- Born: Barbara Blair Cox December 4, 1922 U.S.
- Died: May 28, 2007 (aged 84)
- Spouses: Bradford Ripley (widowed); Stanley C. Kennedy, Jr. (divorced); James W. Glover (widowed); Garner Anthony, Jr.;
- Children: James C. Kennedy; Blair Parry-Okeden;
- Parents: James M. Cox; Margaretta Blair;
- Relatives: Anne Cox Chambers (sister); Katharine Rayner (niece); Margaretta Taylor (niece); James Cox Chambers (nephew); James Worth Thornton (second cousin);

= Barbara Cox Anthony =

American business proprietor

Barbara Blair Cox Anthony (December 8, 1922 – May 28, 2007) was the youngest daughter of James M. Cox, a Democratic governor of Ohio, newspaper publisher and broadcaster.

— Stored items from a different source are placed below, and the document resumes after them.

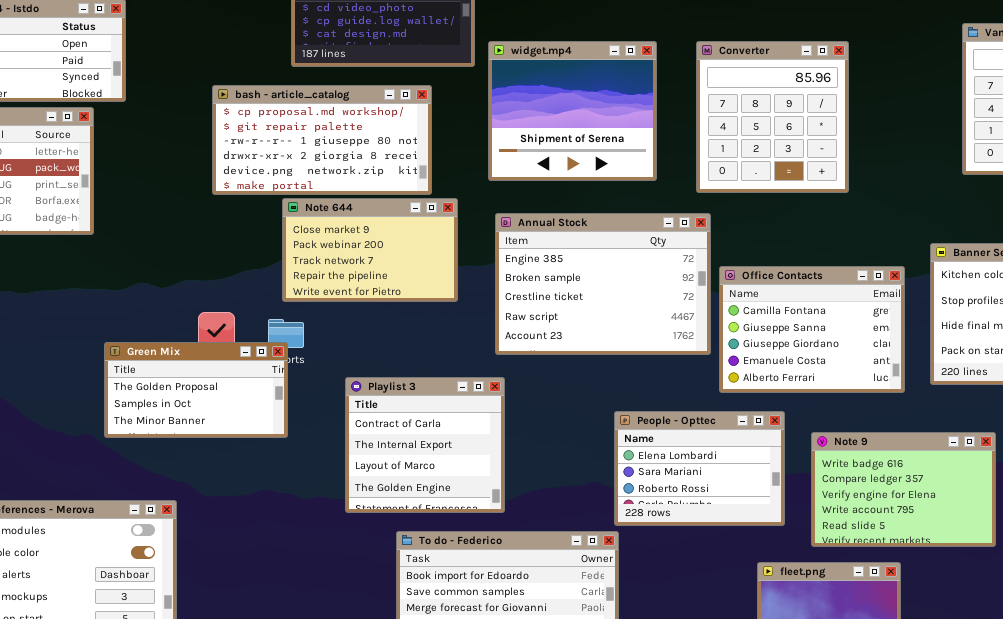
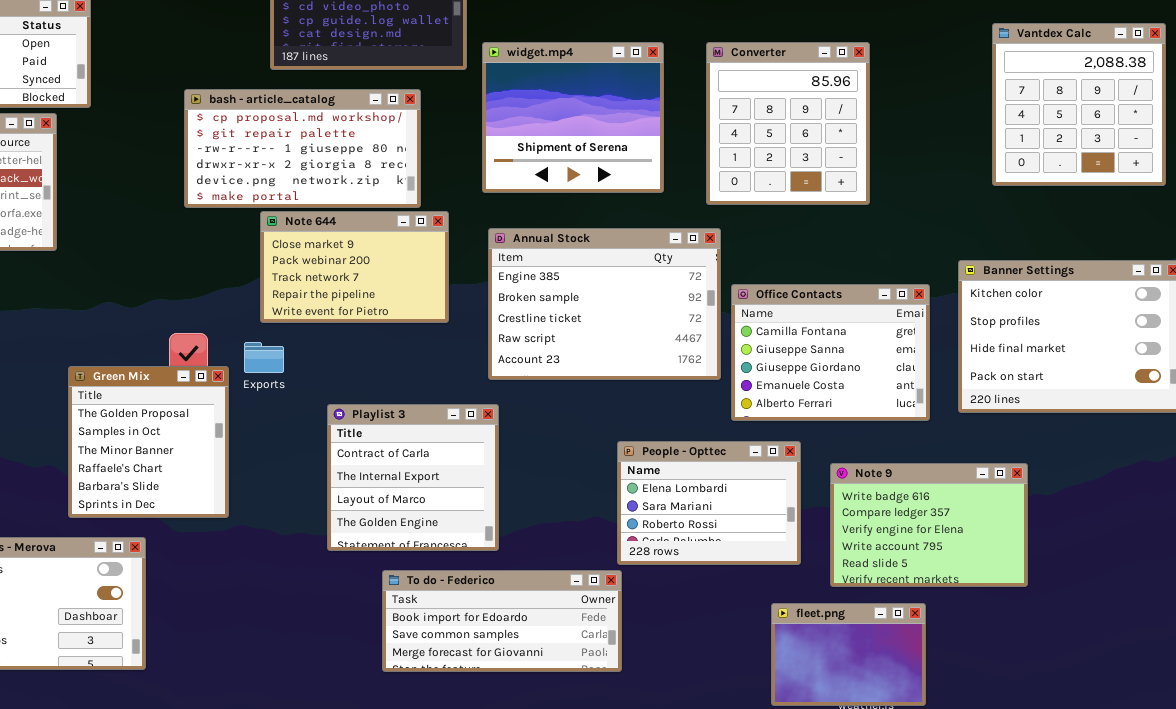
Green Mix: [104,342,288,438] -> [68,366,229,518], resized

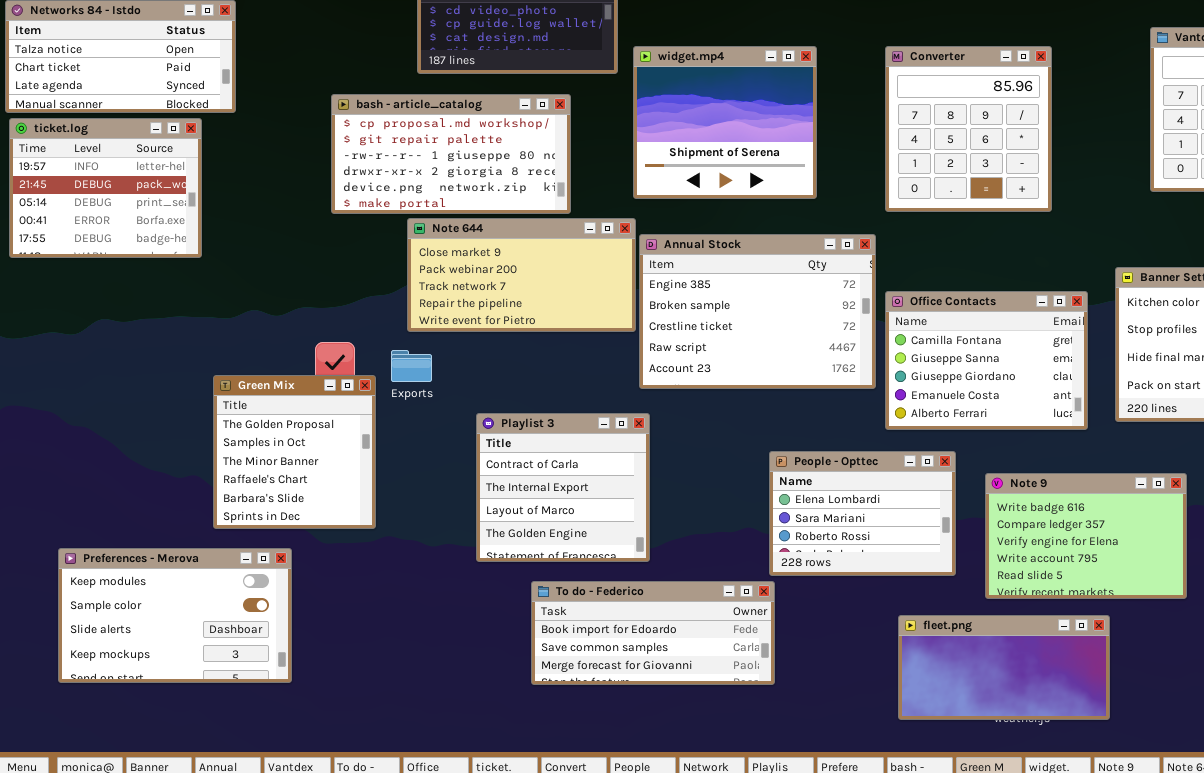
Converter: [706,42,870,205] -> [885,46,1052,212], moved
Note 644: [260,211,449,323] -> [407,218,636,332], resized
fleet.png: [771,603,926,706] -> [898,615,1110,720], moved, resized

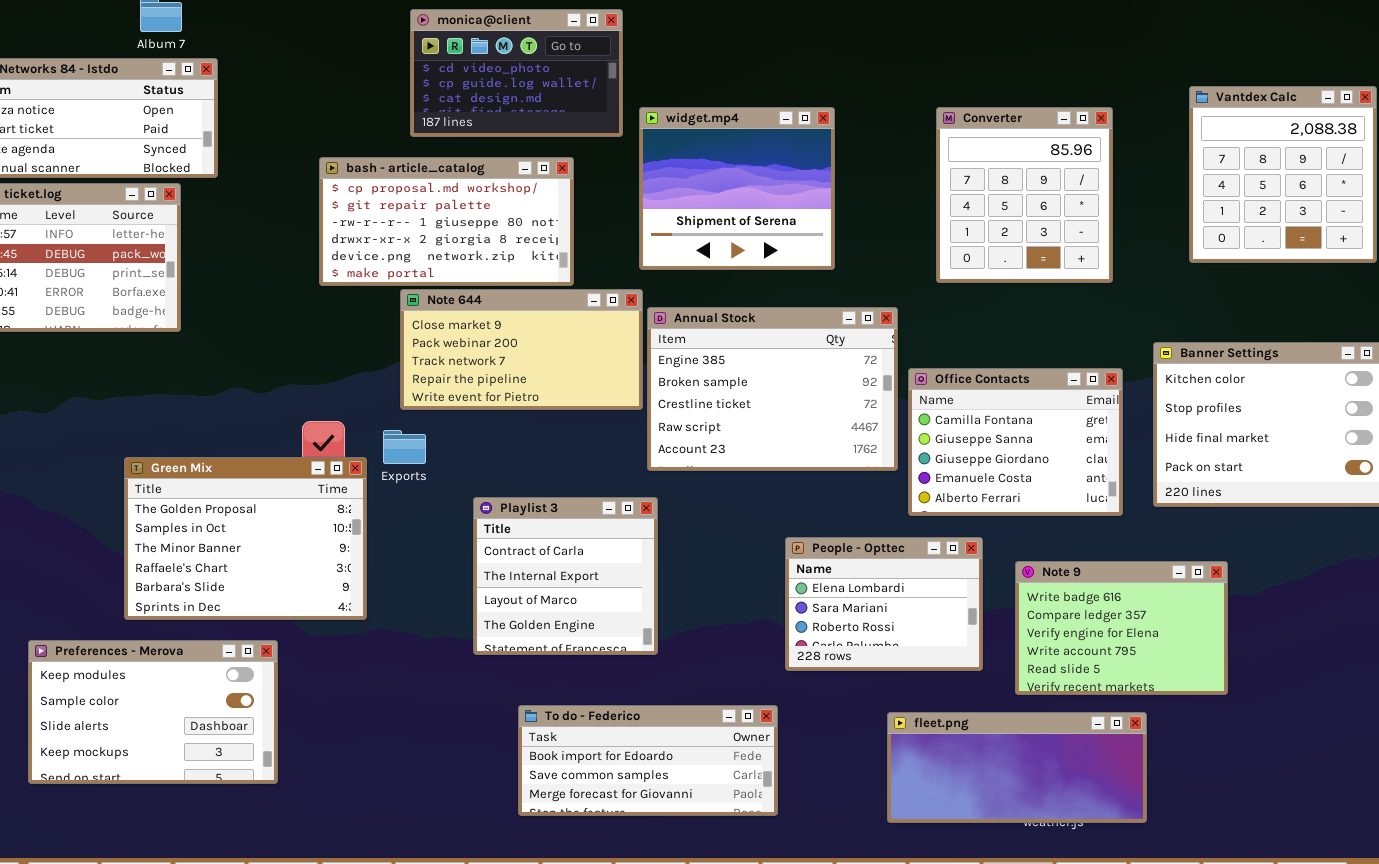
Converter: [885,46,1052,212] -> [936,107,1113,283], moved
Green Mix: [213,375,376,529] -> [124,457,367,620], resized
To do - Federico: [531,581,775,685] -> [518,705,778,816], moved
fleet.png: [898,615,1110,720] -> [887,712,1147,823], resized

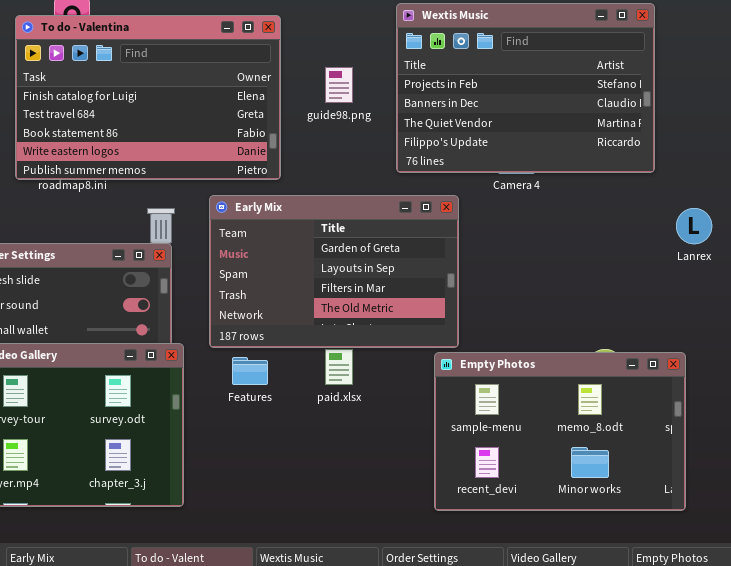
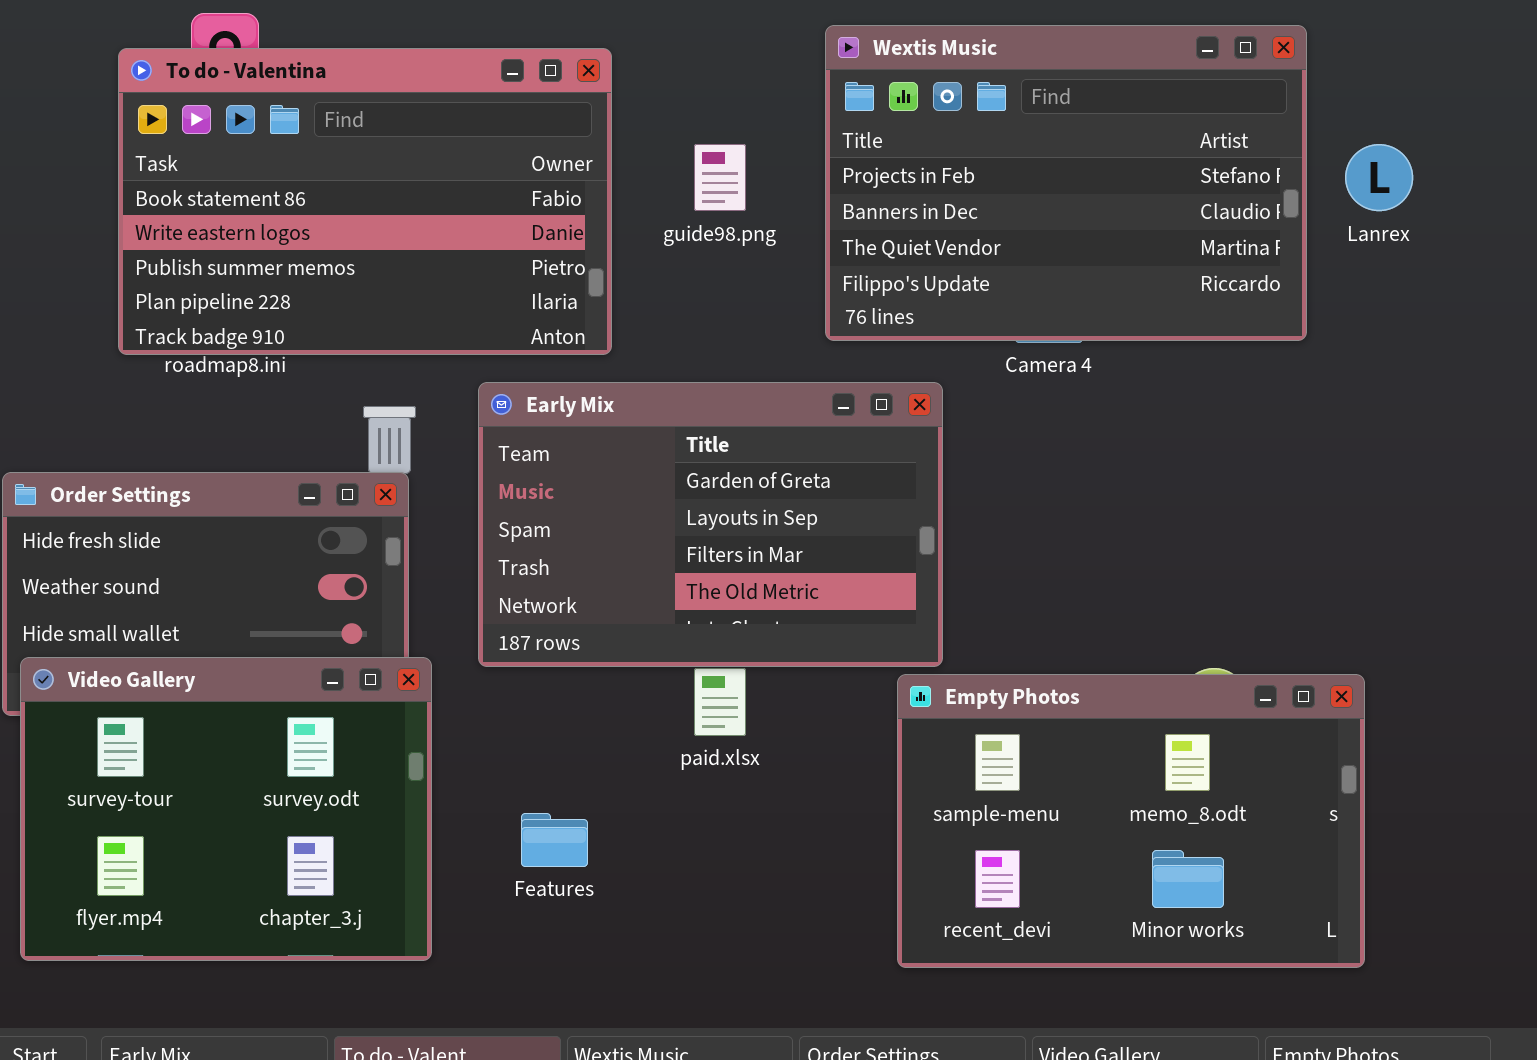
To do - Valentina: [15,15,281,180] -> [118,48,612,355], scrolled down 2 rows
Lanrex: [676,208,712,244] -> [1345,144,1413,211], moved
Features: [232,357,268,385] -> [521,813,588,867], moved

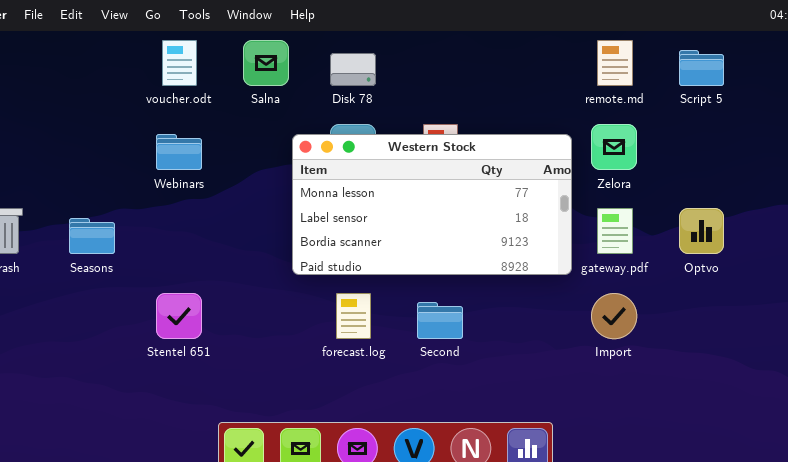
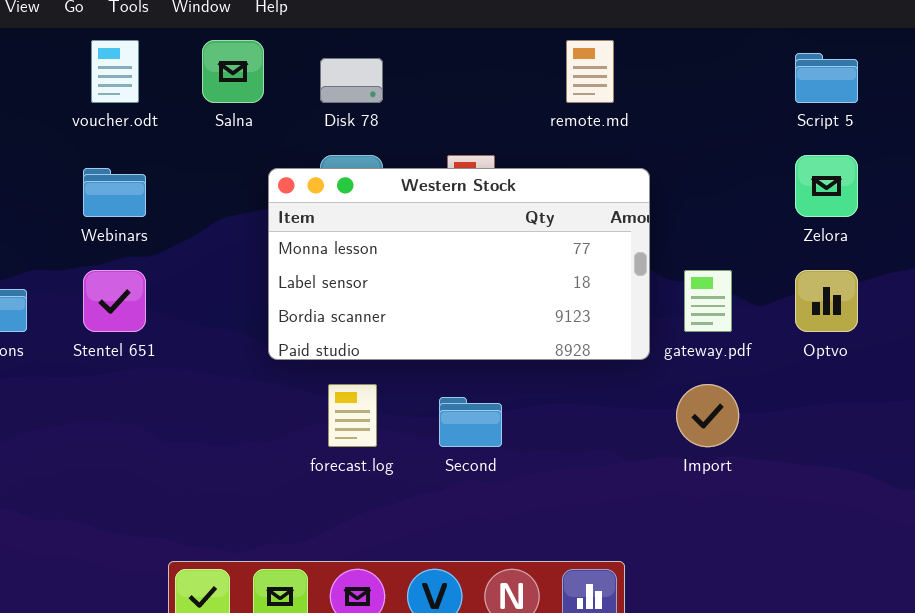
remote.md: [597,40,633,86] -> [566,40,614,103], moved
Zelora: [591,124,637,170] -> [795,155,858,217], moved
Stentel 651: [156,293,202,339] -> [83,270,146,332], moved

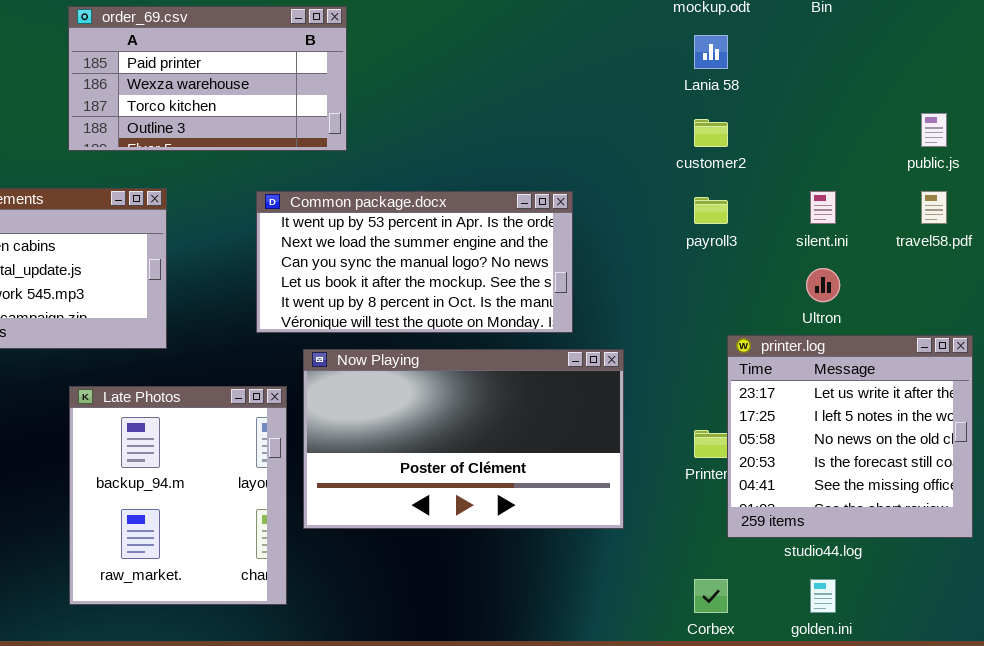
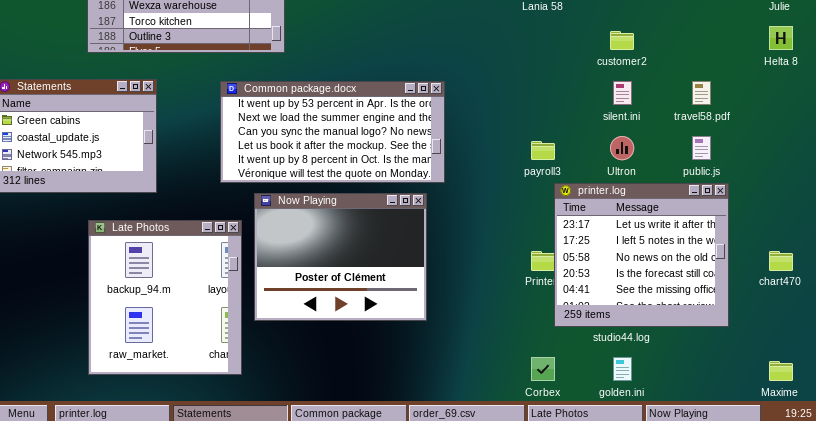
public.js: [921,113,947,147] -> [692,136,711,160], moved
customer2: [694,119,728,147] -> [610,31,634,50], moved
payroll3: [694,197,728,224] -> [531,141,555,160], moved
Now Playing: [303,349,624,529] -> [254,193,427,321], resized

With her sister Anne Cox Chambers and her brother James M. Cox Jr., she inherited, via a trust, ownership and control of her father's company, now called Cox Enterprises. Upon her brother's death in 1974, the sisters received his share of the company equally.

Her net worth was estimated at $12 billion, based principally on her equity interest in Cox Enterprises, which made her one of the richest women in the United States and the richest resident of Hawaii.

She served as a Director of Cox Enterprises, one of the largest diversified media companies in the United States. It owns one of the nation's largest cable television businesses, which provides internet and telephone, publishes newspapers including the Atlanta Journal-Constitution and The Palm Beach Post, owns and operates broadcast television and radio stations and owns Manheim, an automobile auction firm. It also owns stakes in a variety of internet businesses, including AutoTrader.com, the largest retail automotive shopping site in the world. Her son James C. Kennedy is chairman of Cox Enterprises.

Well known in Hawaii for her support of philanthropic causes, Anthony helped found La Pietra: Hawaii School for Girls and served as its chair from 1978 until her death in Honolulu in 2007, aged 85, following an extended illness. She also made contributions to the Veterinary School of Colorado State University, endowing two chairs in equine health.

==Personal life==
Anthony was married four times. She did not have children with her first husband, Bradford Ripley, a naval aviator who died in World War II. She had two children with her second husband, airline executive Stanley C. Kennedy, Jr.: James C. Kennedy, chairman of Cox Enterprises, and Blair Parry-Okeden, Australia's richest woman. They later divorced. Her third husband was James W. Glover, a successful contractor; he died a few years after their marriage. Her fourth husband was Garner Anthony, Jr., who preceded his stepson James Kennedy as chairman of Cox Enterprises, serving in that position from 1974 to 1987. As Mrs. Bradford Williams Ripley II, she was the ship's sponsor for the aircraft carrier USS Midway (CVB 41) and christened the ship at its launch at Newport News Shipbuilding, Virginia, on March 20, 1945.